Common Patterns Across Cases
Assessment
Qualitative and quantitative factors are converted into comparable scores – using scales, evaluation models or structured expert assessment. The aim is to establish a consistent, decision-ready evaluation basis.
Ranking
Elements are prioritised. However, ranking is rarely the final decision. In complex environments, prioritisation is frequently embedded directly into a combinatorial optimisation process in order to systematically account for interactions and constraints.
Group Selection
The final selection goes beyond a simple ‘Top-k’ approach. StratePlan solves structured selection problems such as knapsack, portfolio or scheduling models and calculates the optimal combination under real-world constraints.
Constraints
Constraints reflect real-world scarcity: capital, time, resources, risk appetite, regulatory requirements, strategic mandates or sustainability requirements. They are an integral part of the decision-making logic.
Technologies
Hybrid use of MCDA methods (e.g. AHP, TOPSIS) for structured evaluation combined with StratePlan for constraint-aware group or portfolio selection.

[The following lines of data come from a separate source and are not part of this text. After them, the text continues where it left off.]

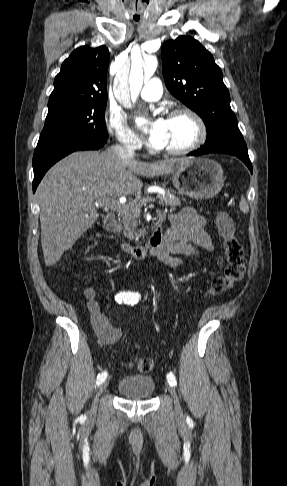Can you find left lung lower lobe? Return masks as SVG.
I'll return each instance as SVG.
<instances>
[{"instance_id":"1","label":"left lung lower lobe","mask_w":287,"mask_h":486,"mask_svg":"<svg viewBox=\"0 0 287 486\" xmlns=\"http://www.w3.org/2000/svg\"><path fill=\"white\" fill-rule=\"evenodd\" d=\"M210 152L204 151V150H196L188 154V156H198V155H203V154H209ZM237 156L239 159H241L249 168V170L252 173V164L250 162L249 156L248 155H234Z\"/></svg>"}]
</instances>
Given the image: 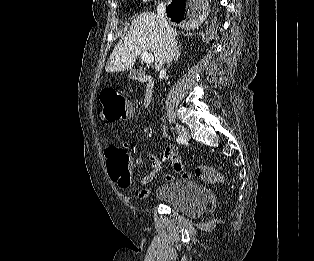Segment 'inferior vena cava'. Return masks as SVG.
Wrapping results in <instances>:
<instances>
[{
  "label": "inferior vena cava",
  "mask_w": 314,
  "mask_h": 261,
  "mask_svg": "<svg viewBox=\"0 0 314 261\" xmlns=\"http://www.w3.org/2000/svg\"><path fill=\"white\" fill-rule=\"evenodd\" d=\"M165 3H160L157 7L158 16L161 18L163 29H164V55L163 62L168 64L173 60L176 50H177V41L173 29L169 27L168 22L165 18Z\"/></svg>",
  "instance_id": "602c4592"
}]
</instances>
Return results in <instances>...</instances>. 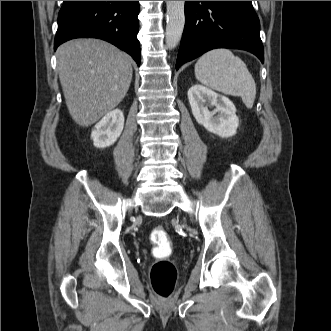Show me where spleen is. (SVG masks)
I'll return each mask as SVG.
<instances>
[{
  "mask_svg": "<svg viewBox=\"0 0 331 331\" xmlns=\"http://www.w3.org/2000/svg\"><path fill=\"white\" fill-rule=\"evenodd\" d=\"M195 76L216 91L240 96L248 109L253 107L255 81L246 64L230 50L219 48L203 54L195 64Z\"/></svg>",
  "mask_w": 331,
  "mask_h": 331,
  "instance_id": "obj_1",
  "label": "spleen"
}]
</instances>
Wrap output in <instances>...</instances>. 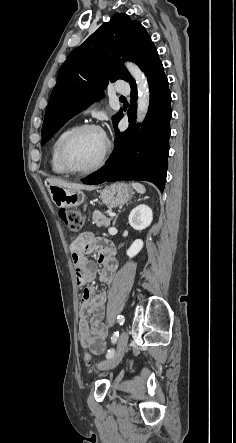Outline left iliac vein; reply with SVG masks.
I'll return each mask as SVG.
<instances>
[{"label":"left iliac vein","instance_id":"obj_1","mask_svg":"<svg viewBox=\"0 0 236 443\" xmlns=\"http://www.w3.org/2000/svg\"><path fill=\"white\" fill-rule=\"evenodd\" d=\"M128 342V334L122 332L118 338L117 348L114 356L106 361H102L98 364V368L101 370L112 369L116 367L124 356Z\"/></svg>","mask_w":236,"mask_h":443}]
</instances>
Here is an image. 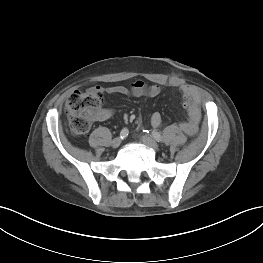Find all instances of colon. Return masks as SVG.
<instances>
[{
  "label": "colon",
  "mask_w": 263,
  "mask_h": 263,
  "mask_svg": "<svg viewBox=\"0 0 263 263\" xmlns=\"http://www.w3.org/2000/svg\"><path fill=\"white\" fill-rule=\"evenodd\" d=\"M102 102V93L91 89L75 91L69 96L65 110L72 135L82 136L89 131L91 122L102 112ZM182 105L187 111L191 108L190 101L185 97Z\"/></svg>",
  "instance_id": "obj_1"
}]
</instances>
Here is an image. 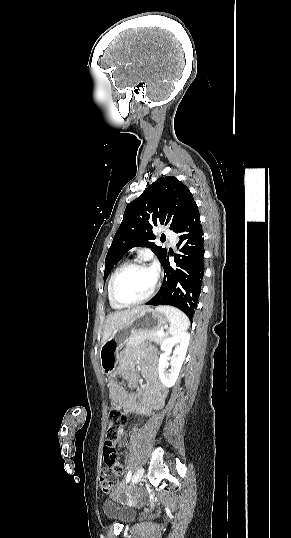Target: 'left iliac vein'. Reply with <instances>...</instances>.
Instances as JSON below:
<instances>
[{"mask_svg": "<svg viewBox=\"0 0 291 538\" xmlns=\"http://www.w3.org/2000/svg\"><path fill=\"white\" fill-rule=\"evenodd\" d=\"M143 475H144V469L143 467H139L134 474L133 484L138 483L142 479Z\"/></svg>", "mask_w": 291, "mask_h": 538, "instance_id": "left-iliac-vein-1", "label": "left iliac vein"}]
</instances>
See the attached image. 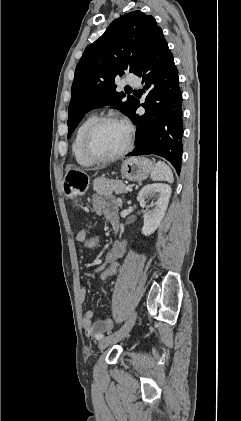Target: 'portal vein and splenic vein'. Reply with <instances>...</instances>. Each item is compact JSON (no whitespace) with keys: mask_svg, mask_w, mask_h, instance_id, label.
Masks as SVG:
<instances>
[{"mask_svg":"<svg viewBox=\"0 0 241 421\" xmlns=\"http://www.w3.org/2000/svg\"><path fill=\"white\" fill-rule=\"evenodd\" d=\"M125 190H127V191H132V188H131V187H129V186H126V187H125Z\"/></svg>","mask_w":241,"mask_h":421,"instance_id":"portal-vein-and-splenic-vein-1","label":"portal vein and splenic vein"}]
</instances>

These cases demonstrate how StratePlan evolves decision-making processes from pure ranking to intelligent, constraint-aware portfolio construction. Evaluation data is translated into actionable, optimised group decisions – aligned with financial, strategic and sustainability-related objectives.
The underlying core logic – structured evaluation → quantitative prioritisation → constrained group selection – scales across different sectors and is adapted in each case to domain-specific success metrics and constraints.